Ainsi le 15 mai dernier, alors que l’armée de l’occupation venait d’exécuter une soixantaine de palestiniens, le CRIF a diffusé sur son compte Twitter, une citation de Golda Meir qui indique : « Nous pouvons pardonner aux arabes de tuer nos enfants mais nous ne pouvons pas leur pardonner de nous forcer à tuer leurs enfants.
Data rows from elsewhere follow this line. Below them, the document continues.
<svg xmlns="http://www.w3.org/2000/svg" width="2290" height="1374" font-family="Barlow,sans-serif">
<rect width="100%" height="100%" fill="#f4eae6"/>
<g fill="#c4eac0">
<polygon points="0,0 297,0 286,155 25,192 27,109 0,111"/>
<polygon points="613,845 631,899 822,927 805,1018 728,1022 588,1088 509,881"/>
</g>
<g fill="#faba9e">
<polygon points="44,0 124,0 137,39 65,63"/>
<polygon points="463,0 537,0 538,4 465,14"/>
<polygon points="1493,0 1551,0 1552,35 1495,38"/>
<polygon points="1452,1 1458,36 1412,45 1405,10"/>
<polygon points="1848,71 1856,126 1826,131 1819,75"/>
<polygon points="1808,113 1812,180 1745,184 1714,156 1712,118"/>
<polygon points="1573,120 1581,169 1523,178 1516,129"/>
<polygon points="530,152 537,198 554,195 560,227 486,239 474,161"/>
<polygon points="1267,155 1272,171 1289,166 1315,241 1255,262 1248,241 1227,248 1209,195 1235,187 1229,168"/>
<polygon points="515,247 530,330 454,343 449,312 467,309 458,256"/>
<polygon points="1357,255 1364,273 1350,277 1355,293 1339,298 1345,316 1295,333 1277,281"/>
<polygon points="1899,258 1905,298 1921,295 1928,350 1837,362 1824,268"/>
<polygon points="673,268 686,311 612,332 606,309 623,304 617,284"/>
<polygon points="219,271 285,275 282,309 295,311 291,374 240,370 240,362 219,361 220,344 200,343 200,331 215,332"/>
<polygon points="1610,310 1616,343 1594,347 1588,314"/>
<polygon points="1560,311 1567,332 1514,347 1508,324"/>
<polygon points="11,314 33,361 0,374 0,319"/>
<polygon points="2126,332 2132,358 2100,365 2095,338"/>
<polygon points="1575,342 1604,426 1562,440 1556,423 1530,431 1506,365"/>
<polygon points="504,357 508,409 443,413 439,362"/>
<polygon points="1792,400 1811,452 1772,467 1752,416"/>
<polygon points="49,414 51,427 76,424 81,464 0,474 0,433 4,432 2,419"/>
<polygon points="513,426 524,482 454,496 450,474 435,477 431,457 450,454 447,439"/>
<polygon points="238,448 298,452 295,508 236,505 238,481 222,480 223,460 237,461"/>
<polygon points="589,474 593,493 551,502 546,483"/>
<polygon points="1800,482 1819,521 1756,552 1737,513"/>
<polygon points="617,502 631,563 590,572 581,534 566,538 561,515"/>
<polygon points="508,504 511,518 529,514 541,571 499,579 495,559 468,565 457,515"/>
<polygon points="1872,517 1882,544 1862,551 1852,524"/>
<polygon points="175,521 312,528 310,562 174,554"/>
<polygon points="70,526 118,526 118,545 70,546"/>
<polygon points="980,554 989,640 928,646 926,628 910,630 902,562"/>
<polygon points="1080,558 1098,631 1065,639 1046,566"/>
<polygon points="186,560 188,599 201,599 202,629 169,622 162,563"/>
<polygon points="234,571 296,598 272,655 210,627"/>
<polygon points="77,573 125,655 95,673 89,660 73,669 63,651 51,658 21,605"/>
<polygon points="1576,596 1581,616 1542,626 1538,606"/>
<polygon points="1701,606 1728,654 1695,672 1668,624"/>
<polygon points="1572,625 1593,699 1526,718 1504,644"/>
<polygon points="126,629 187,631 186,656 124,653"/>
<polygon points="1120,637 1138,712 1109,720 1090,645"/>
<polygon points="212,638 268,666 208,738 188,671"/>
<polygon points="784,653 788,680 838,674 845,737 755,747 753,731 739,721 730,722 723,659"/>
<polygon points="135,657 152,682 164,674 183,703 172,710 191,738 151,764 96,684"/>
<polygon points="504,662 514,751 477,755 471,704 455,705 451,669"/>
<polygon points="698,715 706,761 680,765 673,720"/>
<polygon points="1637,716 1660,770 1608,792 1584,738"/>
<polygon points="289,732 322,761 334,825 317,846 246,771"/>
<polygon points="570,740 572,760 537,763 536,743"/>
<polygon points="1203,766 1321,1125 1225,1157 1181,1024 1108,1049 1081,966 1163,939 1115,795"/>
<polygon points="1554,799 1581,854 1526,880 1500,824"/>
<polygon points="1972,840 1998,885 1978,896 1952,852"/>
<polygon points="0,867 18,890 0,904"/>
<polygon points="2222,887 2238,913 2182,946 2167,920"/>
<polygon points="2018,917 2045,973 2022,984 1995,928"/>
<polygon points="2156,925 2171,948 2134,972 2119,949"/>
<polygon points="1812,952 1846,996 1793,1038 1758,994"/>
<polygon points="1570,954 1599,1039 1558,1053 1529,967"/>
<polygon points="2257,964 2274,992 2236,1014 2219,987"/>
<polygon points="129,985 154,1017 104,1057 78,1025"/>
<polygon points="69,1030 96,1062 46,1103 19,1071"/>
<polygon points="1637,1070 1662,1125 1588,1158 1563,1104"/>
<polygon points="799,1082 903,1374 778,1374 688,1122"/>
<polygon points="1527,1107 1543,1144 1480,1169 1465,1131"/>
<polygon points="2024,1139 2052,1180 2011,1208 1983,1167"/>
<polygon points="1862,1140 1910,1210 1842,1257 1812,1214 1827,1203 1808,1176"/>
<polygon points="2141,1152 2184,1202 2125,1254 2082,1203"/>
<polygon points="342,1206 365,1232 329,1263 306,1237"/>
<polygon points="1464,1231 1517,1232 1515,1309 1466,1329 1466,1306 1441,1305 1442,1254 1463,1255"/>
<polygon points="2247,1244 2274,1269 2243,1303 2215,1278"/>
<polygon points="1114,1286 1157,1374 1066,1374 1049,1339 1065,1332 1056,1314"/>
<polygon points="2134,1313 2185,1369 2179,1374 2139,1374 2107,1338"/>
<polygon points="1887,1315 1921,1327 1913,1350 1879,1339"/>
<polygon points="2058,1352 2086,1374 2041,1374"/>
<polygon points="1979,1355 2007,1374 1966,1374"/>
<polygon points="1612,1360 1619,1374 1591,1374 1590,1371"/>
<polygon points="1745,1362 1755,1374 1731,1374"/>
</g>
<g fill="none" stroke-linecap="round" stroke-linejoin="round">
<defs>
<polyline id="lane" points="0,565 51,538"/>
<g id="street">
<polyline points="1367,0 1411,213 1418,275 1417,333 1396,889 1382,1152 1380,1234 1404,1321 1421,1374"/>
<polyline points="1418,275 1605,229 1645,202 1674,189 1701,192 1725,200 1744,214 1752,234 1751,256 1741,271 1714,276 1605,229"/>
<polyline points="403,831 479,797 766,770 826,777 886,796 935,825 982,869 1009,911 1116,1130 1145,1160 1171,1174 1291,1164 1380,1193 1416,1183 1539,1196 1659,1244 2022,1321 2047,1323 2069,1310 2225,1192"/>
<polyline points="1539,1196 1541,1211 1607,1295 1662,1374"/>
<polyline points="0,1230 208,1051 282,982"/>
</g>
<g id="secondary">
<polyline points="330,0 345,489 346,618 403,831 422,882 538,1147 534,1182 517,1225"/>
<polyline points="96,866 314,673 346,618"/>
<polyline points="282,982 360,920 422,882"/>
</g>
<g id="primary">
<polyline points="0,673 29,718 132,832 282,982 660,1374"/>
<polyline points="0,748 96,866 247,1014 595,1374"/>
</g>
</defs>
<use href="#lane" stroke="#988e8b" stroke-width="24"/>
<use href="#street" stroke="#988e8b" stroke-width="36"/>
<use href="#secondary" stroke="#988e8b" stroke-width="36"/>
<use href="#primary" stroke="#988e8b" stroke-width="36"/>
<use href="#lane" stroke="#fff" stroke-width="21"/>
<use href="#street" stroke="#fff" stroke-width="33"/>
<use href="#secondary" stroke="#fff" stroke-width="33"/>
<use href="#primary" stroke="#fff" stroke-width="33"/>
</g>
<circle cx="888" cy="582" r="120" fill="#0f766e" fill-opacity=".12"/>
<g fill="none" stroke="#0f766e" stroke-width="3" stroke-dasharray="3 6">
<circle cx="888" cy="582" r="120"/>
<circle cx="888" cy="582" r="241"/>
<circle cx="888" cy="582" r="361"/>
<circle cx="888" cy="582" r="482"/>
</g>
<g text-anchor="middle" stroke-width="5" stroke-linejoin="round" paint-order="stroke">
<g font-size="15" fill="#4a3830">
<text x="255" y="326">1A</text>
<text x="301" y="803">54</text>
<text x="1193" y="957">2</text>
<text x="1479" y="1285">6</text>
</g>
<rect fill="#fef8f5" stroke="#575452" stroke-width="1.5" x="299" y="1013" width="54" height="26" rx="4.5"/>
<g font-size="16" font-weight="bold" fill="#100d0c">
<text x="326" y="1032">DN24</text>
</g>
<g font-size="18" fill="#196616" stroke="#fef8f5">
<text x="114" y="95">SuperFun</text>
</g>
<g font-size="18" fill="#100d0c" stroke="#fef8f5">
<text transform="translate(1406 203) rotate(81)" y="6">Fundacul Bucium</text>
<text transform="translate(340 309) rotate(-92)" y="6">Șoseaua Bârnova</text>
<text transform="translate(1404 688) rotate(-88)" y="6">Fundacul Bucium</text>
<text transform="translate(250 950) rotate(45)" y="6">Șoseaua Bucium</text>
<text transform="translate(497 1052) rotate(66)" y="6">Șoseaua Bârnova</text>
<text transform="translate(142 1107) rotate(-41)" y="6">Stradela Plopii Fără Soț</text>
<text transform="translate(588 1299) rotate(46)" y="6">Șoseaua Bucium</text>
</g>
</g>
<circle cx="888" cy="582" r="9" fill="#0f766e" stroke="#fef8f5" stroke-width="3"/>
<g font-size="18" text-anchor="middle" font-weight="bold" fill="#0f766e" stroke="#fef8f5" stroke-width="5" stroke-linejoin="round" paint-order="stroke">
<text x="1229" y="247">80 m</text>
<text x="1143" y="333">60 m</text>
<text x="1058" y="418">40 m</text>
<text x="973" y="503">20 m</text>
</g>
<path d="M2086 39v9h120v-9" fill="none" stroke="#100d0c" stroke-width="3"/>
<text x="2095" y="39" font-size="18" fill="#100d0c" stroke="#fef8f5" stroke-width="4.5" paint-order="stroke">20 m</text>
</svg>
La paix s’installera le jour où les arabes aimeront leurs enfants plus qu’ils nous détestent ».
Le 7 mars dernier, invité au dîner annuel du CRIF, le président Macron avait déclaré face à l’assemblée : « La sécurité de notre allié israélien est une priorité absolue qui n’est pas négociable ».
France-Israël, une alliance indéfectible ?
La visite de Benjamin Netanyahu et le lancement de la saison « France-Israel 2018 » marque la solidité des liens entre les deux pays en dépit des violations répétées par Israël, du droit des palestiniens.
La France continue depuis des années à organiser des événements pour mettre en valeur l’économie ou encore le tourisme en Israël (exemple: « Tel Aviv sur Seine » à Paris)
Nombreuses ont été les fois où Paris a condamné les crimes israéliens, sans pour autant sanctionner les exactions en rompant ou limitant ses liens avec la puissance coloniale.
Autrement, s’agissant d’Israël les paroles de la France sont souvent en contradiction avec ses faits…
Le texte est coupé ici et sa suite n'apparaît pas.